▶ **Set of tasks**
1. According to the court opinion, which two insurance companies denied coverage under the Muellers' farmowner's liability policy?
2. Collect every line of the listing that contains the string "skPoint".

▶ **Source extract**

CANE, J.
John Bankert, age fifteen, was a passenger on a motorcycle driven by Richard Mueller, also age fifteen. The motorcycle was owned by Mueller’s parents. It was not licensed for road use and had no functioning headlight. While traveling down a Watertown street after dark, the boys collided with an illegally parked car
and both were injured. John Bankert brought this action for damages against Richard Mueller for negligent operation of the motorcycle and against Mueller’s parents for negligently entrusting the vehicle to their son and negligently supervising him in its use. Watertown Mutual Insurance Company and Threshermen’s Mutual Insurance Company denied coverage under the farmowner’s liability policy of the defendants, Arnold and Margie Mueller, because of an automobile exclusion in the policy. On cross-motions for summary judgment, the trial court entered an order finding no coverage for the negligence of Richard Mueller or for negligent entrustment by his parents, but coverage for negligent supervision. Bankert was granted leave to appeal from that portion of the order excluding negligent entrustment. Threshermen’s appeals from that portion of the order finding coverage for negligent supervision.
While parents are not ordinarily liable for the torts of their minor children, they may be liable for their own negligence in entrusting an object, such as a weapon or vehicle, to a child who is incapable of using it safely.
Kempf v. Boehrig,
95 Wis. 2d 435, 441, 290 N.W.2d 562, 565 (Ct. App. 1980);
see Hopkins v. Droppers,
184 Wis. 400, 403, 198 N.W. 738, 739 (1924),
aff'd after remand,
191 Wis. 334, 210 N.W. 684 (1926). They may also be liable for their own negligence in the supervision
of the child.
Seibert v. Morris,
252 Wis. 460, 463, 32 N.W.2d 239, 240 (1948).
We do not reach the merits of either cause of action at this stage of the litigation. The question before us is whether negligent entrustment of the motorcycle and negligent supervision of its use are excluded from coverage by Mueller’s homeowner’s insurance policy. This involves the construction of an insurance contract, a question of law. We review questions of law independently without deference to the conclusions in the trial court’s order.
Patrick v. Head of the Lakes Cooperative Electric Association,
98 Wis. 2d 66, 68, 295 N.W.2d 205, 207 (Ct. App. 1980).

▶ **Material to process**
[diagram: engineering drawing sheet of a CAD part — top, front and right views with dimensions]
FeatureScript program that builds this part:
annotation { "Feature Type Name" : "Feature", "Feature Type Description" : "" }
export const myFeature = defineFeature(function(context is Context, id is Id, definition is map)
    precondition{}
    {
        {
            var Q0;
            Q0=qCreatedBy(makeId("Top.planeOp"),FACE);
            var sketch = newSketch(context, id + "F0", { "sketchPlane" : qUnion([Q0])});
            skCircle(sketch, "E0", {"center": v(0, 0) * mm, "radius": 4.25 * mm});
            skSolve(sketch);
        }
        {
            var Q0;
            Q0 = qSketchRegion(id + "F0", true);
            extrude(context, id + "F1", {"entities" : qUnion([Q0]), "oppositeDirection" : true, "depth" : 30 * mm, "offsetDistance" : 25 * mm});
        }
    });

---

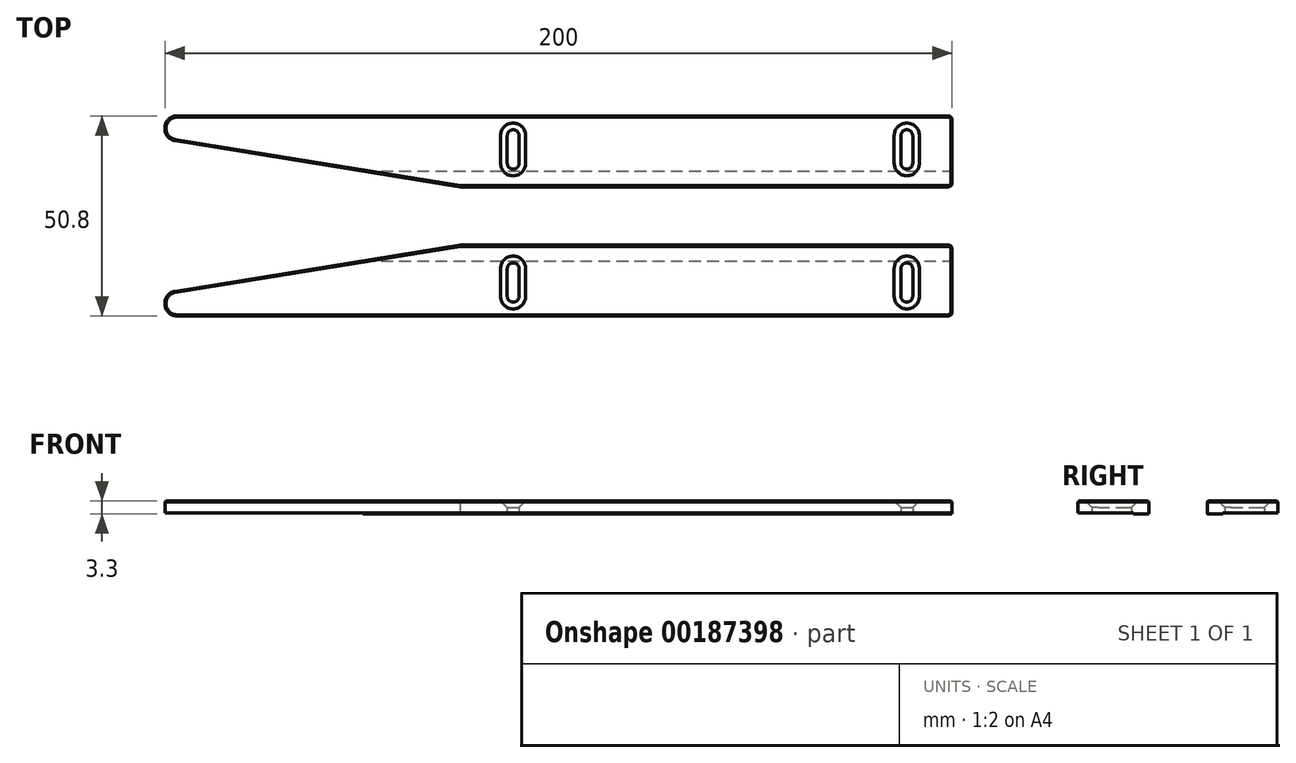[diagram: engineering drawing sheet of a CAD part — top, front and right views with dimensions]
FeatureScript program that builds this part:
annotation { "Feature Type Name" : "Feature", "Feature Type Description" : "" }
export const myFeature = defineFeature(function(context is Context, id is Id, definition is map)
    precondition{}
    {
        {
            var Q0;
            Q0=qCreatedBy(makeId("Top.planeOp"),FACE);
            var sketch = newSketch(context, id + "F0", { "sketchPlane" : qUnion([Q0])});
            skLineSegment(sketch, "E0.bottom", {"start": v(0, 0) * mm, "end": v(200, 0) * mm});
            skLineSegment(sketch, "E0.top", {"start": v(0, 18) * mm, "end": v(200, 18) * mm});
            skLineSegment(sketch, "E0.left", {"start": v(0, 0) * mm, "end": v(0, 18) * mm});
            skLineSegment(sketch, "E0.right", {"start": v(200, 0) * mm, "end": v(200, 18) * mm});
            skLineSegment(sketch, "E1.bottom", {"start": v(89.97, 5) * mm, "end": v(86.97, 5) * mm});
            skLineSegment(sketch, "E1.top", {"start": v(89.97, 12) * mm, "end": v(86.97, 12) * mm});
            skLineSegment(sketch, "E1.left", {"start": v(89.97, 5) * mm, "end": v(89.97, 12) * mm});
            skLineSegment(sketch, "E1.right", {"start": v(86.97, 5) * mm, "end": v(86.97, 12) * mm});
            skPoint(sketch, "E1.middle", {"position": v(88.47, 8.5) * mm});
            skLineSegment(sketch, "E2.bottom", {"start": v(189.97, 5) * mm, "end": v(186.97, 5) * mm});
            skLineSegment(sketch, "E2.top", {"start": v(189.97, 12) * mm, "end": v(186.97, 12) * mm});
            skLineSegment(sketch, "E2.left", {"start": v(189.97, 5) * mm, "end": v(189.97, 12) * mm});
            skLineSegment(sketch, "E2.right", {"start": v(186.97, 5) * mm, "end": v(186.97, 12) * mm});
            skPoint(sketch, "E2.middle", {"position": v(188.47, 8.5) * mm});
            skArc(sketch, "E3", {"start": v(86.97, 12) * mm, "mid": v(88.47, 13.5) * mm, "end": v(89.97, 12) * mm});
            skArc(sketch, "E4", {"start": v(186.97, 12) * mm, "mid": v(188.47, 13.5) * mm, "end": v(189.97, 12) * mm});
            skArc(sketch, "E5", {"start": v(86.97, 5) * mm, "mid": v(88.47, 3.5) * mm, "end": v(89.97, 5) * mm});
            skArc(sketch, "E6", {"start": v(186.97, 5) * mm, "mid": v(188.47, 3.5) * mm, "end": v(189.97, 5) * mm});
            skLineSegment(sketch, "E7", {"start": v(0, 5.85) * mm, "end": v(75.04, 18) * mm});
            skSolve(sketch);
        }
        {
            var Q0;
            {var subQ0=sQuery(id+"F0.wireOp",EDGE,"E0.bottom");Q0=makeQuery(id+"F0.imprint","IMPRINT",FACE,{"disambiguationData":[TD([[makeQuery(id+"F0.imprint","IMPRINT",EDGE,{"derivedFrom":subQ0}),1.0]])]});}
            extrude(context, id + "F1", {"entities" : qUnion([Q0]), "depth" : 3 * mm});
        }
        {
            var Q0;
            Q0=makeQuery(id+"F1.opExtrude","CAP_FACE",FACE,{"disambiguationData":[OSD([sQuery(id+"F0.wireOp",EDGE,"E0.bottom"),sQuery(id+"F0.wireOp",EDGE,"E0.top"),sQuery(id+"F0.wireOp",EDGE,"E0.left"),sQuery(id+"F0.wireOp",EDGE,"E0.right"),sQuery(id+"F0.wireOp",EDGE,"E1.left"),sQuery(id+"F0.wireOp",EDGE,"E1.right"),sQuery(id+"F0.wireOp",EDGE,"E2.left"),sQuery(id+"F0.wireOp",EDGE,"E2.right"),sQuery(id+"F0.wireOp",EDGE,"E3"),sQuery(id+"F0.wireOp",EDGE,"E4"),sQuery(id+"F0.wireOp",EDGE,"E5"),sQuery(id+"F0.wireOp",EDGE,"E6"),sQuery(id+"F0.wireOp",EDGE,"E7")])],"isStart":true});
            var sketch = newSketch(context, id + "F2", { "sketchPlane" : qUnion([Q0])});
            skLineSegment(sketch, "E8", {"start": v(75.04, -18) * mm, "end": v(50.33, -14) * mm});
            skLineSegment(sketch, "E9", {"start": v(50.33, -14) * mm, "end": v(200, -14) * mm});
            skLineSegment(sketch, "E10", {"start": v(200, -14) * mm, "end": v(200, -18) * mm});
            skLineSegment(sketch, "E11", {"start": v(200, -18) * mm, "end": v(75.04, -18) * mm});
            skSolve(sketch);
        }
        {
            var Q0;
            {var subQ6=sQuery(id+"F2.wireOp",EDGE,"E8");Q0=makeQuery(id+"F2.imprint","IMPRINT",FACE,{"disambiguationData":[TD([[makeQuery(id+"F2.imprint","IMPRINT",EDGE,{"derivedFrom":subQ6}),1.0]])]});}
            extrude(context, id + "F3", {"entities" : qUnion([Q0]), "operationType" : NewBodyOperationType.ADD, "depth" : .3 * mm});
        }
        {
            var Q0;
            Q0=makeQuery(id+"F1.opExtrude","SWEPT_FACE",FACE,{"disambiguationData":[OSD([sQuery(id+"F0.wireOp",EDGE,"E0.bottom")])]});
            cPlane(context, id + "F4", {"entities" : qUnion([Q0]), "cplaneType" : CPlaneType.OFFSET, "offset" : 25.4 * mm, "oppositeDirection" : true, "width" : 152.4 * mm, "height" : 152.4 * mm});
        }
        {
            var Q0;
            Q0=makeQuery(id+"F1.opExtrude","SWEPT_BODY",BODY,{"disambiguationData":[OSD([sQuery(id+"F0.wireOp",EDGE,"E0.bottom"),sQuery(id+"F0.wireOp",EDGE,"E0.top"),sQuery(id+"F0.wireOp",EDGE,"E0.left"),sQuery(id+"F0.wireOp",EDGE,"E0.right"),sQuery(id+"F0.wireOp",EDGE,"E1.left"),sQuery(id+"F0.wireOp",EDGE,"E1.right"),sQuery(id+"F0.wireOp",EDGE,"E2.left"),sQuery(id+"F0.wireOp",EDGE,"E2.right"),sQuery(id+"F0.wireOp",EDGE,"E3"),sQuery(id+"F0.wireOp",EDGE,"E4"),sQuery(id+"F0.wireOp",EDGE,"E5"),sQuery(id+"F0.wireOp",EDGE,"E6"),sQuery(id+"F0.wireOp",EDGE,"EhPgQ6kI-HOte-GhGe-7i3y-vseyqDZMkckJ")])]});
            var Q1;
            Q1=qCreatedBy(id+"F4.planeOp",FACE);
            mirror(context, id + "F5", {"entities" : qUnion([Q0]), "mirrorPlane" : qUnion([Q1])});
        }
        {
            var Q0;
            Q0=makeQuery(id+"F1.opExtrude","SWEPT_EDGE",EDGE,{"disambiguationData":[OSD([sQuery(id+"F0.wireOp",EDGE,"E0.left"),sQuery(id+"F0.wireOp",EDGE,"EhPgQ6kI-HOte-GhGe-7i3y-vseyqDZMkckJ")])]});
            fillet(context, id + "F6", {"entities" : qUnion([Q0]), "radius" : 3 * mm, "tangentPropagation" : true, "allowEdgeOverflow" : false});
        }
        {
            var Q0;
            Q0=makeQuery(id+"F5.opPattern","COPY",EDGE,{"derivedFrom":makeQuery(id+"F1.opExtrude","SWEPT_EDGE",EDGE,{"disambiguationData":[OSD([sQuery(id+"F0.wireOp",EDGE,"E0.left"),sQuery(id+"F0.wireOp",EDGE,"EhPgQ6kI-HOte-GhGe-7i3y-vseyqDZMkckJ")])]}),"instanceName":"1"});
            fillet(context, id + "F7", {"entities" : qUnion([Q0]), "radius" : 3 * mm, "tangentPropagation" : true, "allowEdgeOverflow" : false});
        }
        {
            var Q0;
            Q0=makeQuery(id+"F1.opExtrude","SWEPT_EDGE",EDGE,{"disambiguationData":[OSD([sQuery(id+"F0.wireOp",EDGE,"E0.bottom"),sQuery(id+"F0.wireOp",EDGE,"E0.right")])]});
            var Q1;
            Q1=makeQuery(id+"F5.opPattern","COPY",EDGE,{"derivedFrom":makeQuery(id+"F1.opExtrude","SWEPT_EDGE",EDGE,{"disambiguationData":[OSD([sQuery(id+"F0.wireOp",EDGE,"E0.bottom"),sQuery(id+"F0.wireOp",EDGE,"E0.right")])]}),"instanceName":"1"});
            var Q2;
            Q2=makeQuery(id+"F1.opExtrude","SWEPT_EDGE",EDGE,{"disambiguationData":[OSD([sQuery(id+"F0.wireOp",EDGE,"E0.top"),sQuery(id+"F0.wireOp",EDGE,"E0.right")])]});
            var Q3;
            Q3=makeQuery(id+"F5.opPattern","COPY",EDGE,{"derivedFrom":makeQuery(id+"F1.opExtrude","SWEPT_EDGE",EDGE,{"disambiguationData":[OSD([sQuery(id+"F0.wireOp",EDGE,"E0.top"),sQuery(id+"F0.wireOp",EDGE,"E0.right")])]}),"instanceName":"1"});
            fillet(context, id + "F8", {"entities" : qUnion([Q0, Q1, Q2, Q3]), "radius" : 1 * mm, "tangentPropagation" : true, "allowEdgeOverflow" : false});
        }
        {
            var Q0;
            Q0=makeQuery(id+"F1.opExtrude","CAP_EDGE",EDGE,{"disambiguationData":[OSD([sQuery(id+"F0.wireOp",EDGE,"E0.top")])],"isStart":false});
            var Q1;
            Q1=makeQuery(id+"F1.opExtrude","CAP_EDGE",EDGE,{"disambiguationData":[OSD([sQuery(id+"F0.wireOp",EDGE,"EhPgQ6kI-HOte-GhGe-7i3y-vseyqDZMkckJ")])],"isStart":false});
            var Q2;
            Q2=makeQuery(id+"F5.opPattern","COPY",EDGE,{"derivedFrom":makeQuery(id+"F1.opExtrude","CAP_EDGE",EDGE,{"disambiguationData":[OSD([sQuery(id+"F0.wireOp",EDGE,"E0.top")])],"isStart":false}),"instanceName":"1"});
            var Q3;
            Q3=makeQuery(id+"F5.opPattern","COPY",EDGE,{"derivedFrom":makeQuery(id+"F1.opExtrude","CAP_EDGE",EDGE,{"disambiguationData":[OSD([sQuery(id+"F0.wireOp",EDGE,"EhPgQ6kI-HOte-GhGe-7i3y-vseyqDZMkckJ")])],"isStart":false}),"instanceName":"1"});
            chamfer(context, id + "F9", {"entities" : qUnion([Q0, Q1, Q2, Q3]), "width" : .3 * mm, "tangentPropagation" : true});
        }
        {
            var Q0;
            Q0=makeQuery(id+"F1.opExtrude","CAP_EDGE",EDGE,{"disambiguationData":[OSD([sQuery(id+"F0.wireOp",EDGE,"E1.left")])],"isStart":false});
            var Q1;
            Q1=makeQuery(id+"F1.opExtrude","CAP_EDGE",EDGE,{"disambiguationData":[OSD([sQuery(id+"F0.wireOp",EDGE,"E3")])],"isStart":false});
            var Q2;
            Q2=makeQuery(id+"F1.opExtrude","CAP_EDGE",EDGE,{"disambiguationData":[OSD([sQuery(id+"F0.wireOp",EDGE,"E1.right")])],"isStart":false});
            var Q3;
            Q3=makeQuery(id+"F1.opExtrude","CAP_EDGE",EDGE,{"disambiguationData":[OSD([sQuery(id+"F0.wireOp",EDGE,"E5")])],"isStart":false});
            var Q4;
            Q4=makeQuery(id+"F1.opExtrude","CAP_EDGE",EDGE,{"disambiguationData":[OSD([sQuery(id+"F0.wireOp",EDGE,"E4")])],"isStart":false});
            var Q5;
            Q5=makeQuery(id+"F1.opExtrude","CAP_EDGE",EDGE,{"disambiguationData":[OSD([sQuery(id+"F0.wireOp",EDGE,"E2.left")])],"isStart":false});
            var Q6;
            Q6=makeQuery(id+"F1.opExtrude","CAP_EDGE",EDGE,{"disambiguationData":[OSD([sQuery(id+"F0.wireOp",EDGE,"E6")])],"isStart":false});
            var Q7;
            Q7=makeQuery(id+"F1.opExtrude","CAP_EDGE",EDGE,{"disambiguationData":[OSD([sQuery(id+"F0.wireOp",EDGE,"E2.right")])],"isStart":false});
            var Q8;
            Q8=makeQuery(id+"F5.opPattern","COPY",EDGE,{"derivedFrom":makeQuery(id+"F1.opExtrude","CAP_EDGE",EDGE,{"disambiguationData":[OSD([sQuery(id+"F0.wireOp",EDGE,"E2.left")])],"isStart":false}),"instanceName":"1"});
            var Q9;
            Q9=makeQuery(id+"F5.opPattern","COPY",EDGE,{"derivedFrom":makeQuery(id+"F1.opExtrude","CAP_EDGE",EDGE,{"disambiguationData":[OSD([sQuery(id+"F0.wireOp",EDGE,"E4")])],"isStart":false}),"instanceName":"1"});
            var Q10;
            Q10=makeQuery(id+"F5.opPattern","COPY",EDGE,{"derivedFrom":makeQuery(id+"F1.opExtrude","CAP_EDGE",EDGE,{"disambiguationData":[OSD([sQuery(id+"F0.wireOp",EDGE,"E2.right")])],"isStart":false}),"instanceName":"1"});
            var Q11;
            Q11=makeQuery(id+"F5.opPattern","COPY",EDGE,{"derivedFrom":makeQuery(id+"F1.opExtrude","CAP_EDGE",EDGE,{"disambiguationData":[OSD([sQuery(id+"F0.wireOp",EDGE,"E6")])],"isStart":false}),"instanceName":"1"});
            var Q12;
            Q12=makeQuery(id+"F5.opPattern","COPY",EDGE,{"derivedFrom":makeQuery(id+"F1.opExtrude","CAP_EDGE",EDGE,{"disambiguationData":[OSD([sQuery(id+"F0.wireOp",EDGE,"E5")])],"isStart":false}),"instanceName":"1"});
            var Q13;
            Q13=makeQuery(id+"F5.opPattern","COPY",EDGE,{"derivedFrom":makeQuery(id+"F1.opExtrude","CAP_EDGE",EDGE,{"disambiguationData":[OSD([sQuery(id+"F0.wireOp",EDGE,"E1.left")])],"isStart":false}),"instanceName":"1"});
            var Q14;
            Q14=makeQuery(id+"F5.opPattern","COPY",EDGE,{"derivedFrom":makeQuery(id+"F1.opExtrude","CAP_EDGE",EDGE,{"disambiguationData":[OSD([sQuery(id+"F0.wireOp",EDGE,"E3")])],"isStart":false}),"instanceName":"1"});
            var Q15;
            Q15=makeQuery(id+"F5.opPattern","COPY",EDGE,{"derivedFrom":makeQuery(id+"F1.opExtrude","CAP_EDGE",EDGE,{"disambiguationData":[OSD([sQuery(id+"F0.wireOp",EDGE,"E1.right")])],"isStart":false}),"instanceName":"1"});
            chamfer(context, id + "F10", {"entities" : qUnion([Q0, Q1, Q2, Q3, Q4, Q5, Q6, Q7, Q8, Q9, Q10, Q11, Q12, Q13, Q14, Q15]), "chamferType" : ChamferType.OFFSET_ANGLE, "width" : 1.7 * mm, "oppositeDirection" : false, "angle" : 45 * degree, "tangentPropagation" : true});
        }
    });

▶ **Solutions**
1. Watertown Mutual Insurance Company and Threshermen's Mutual Insurance Company.

2.
            skPoint(sketch, "E1.middle", {"position": v(88.47, 8.5) * mm});
            skPoint(sketch, "E2.middle", {"position": v(188.47, 8.5) * mm});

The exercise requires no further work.